China aparece así ante los ciudadanos de estos países como la constructora de los puertos de Ain Sokha en Djibuti, Port Said en Egipto, Khalifa en los EAU, Duqm en Omán y Jizan en Arabia Saudí y de otras infraestructuras igualmente espectaculares como el estadio Lusail en Qatar donde se celebrará la final del Campeonato Mundial de Fútbol en 2022, la refinería de Yanbu o el tren de alta velocidad de Yeda a Meca y Medina, ambos también en Arabia Saudita, o el mismo puerto de Haifa en Israel, que le ha costado a Tel Aviv una agria disputa con Washington, muy descontento con esta colaboración de su aliado preferido con su rival sistémico. Beijing quiere estar en el centro de las redes comerciales de la región y por ello ha concluido acuerdos estratégicos con quince de sus países. Sus relaciones comerciales con los 22 países árabes alcanzaron la cifra de casi 250.000 millones de dólares en 2018, a los que hay que sumar otros 75.000 millones con los no árabes (Irán, Turquía e Israel) y está negociando un macro acuerdo de asociación con la República Islámica de Irán donde invertirá 400.000 millones de dólares en infraestructuras de todo tipo a cambio de garantizarse petróleo durante los próximos 25 años. Beijing aumenta así su influencia y manifiesta una voluntad de permanencia en la región.

Y como a río revuelto hay ganancia de pescadores, también se observan signos inquietantes del renacimiento de sus cenizas del Estado Islámico. Derrotado militarmente y muerto su Califa Abubakr al-Bagdad, sus combatientes sobrevivientes y no capturados han hallado refugio en las arenas del desierto iraquí, en el miedo/ simpatía de la minoría suní marginada por una mayoría chiíta que aplica políticas sectarias, y en una red de cuevas en las provincias de Anbar, Diyala, Kirkuk y la misma Bagdad, desde donde vuelven a operar con tácticas guerrilleras.

En el primer trimestre de este año se ha duplicado en número de ataques debidos al Estado Islámico en comparación con el mismo período de 2019, casi seiscientos, y los expertos estiman que su situación es hoy comparable a la que tuvo en 2012 al comienzo de su siniestra aventura vital. Que ahora resucite con fuerza dependerá de que sea capaz de organizar de nuevo una potente base de retaguardia en Siria, y el actual escenario allí imperante puede favorecer sus designios mientras los norteamericanos se retiran, los sirios y kurdos se miran con desconfianza, los turcos y kurdos llegan a las manos, y el enclave de Idlib, en manos de facciones islamistas de variados pelajes, absorbe la atención del régimen de Damasco y de sus aliados rusos.

No nos interesa nada a los europeos que sean los rusos, los iraníes y los turcos los que corten el bacalao en nuestra vecindad inmediata, que es un área de interés prioritario para nosotros. Y tampoco nos interesa una China con mucha influencia en la región, aunque lo haga de otra manera. Y menos aún que renazca ese monstruo maligno que fue el Estado Islámico. Nadie en su sano juicio deja al descubierto su bajo vientre y menos si vive en un vecindario poco seguro como el que tenemos.

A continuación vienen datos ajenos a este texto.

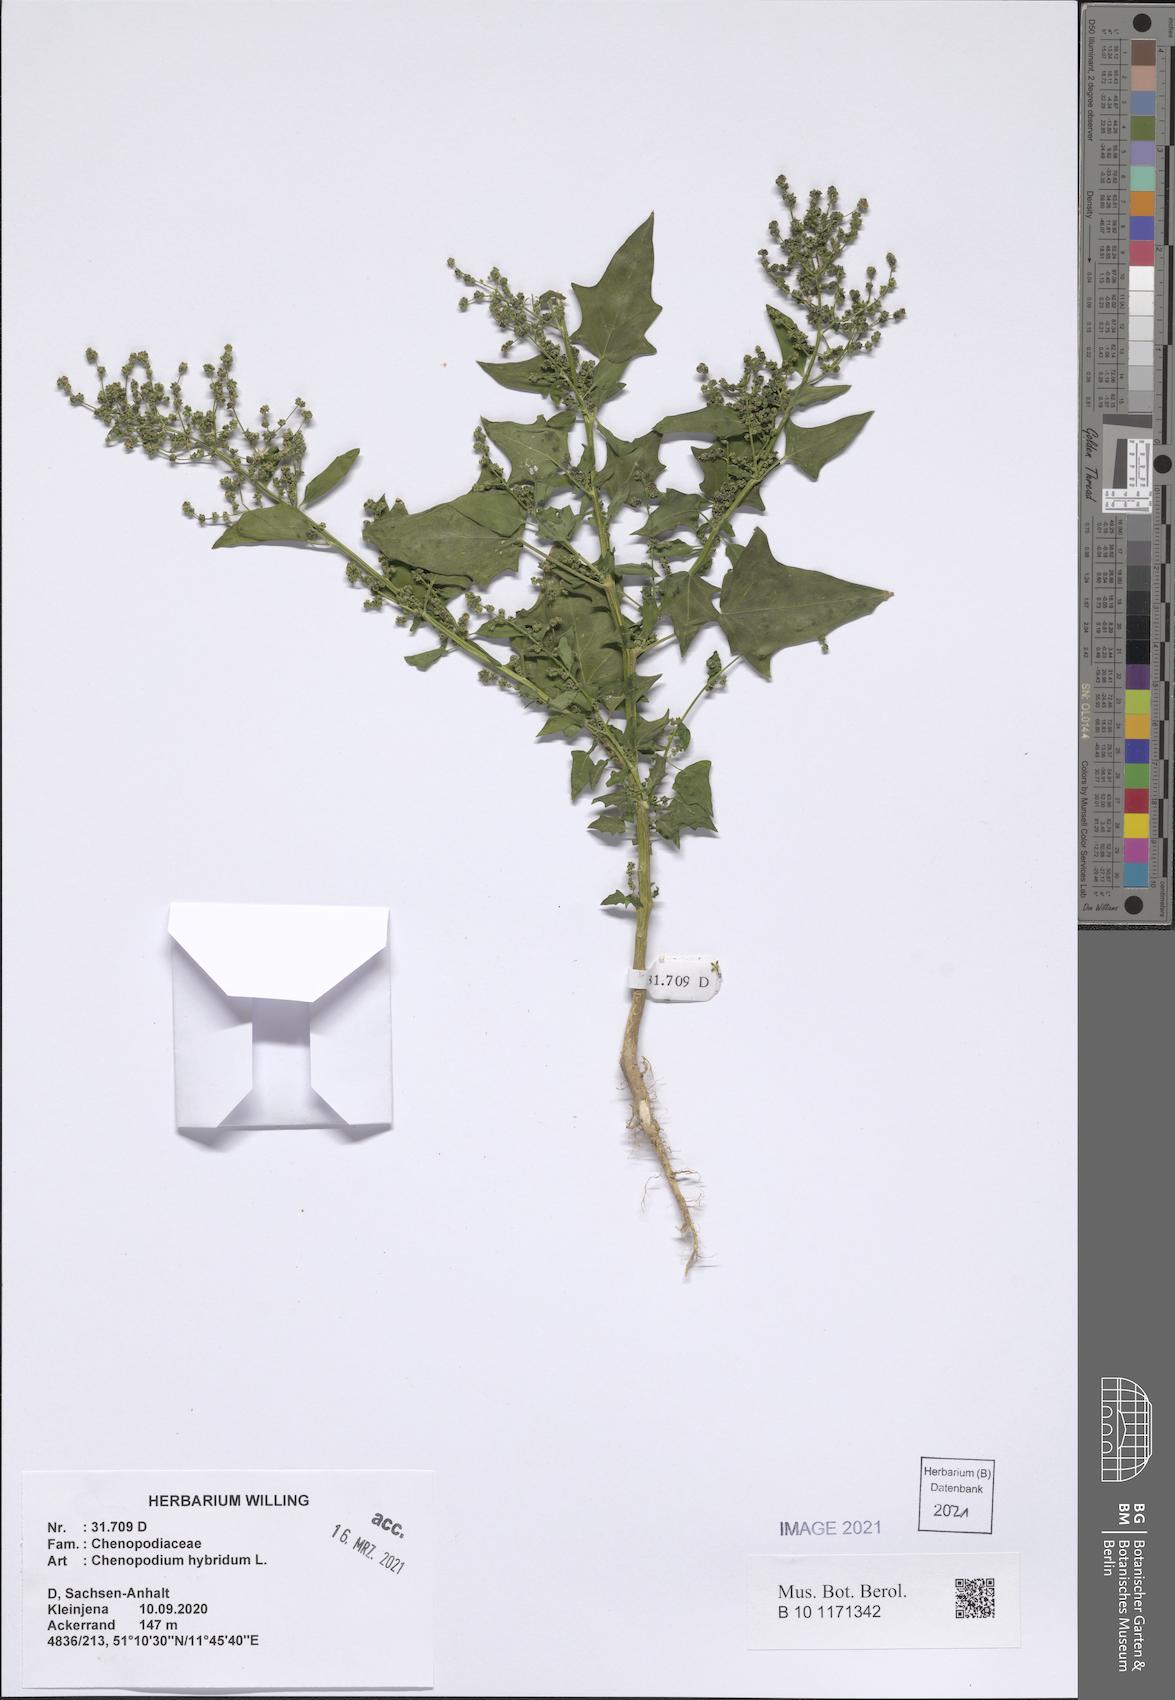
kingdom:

Contamos con instrumentos eficaces en las políticas exterior y de defensa, comercial, de cooperación y de vecindad para influir en lo que ocurre en una zona que es prioritaria para Europa pues nos contagia inestabilidad y nos amenaza permanentemente con inestabilidad, flujos de refugiados y terroristas fanáticos. Por ello necesitamos no ya verla sino mirarla con el interés que merece y también con voluntad política. Se que no es fácil en pleno Brexit, con americanos que retiran soldados de Alemania, con una Rusia que de nuevo amenaza nuestro flanco oriental (Ucrania, Crimea), y con la gente aun muriendo a puñados por el virus, mientras discutimos cómo abrir fronteras de forma concertada y cómo permitir los flujos turísticos sin que la situación sanitaria se descontrole. Pero no hay más remedio que tocar todos esos instrumentos a la vez si queremos -y tenemos que querer- ser un actor de peso en un mundo que nos desplaza sin prisa, pero sin pausa hacia su periferia, mientras el corazón económico del planeta se sitúa en la cuenca del Indo-Pacífico. Por eso la presencia de Pedro Sánchez en la Cumbre de Nouakchott sobre seguridad en el Sahel no es suficiente, pero es una buena noticia. ¡Hay que mirar más al sur!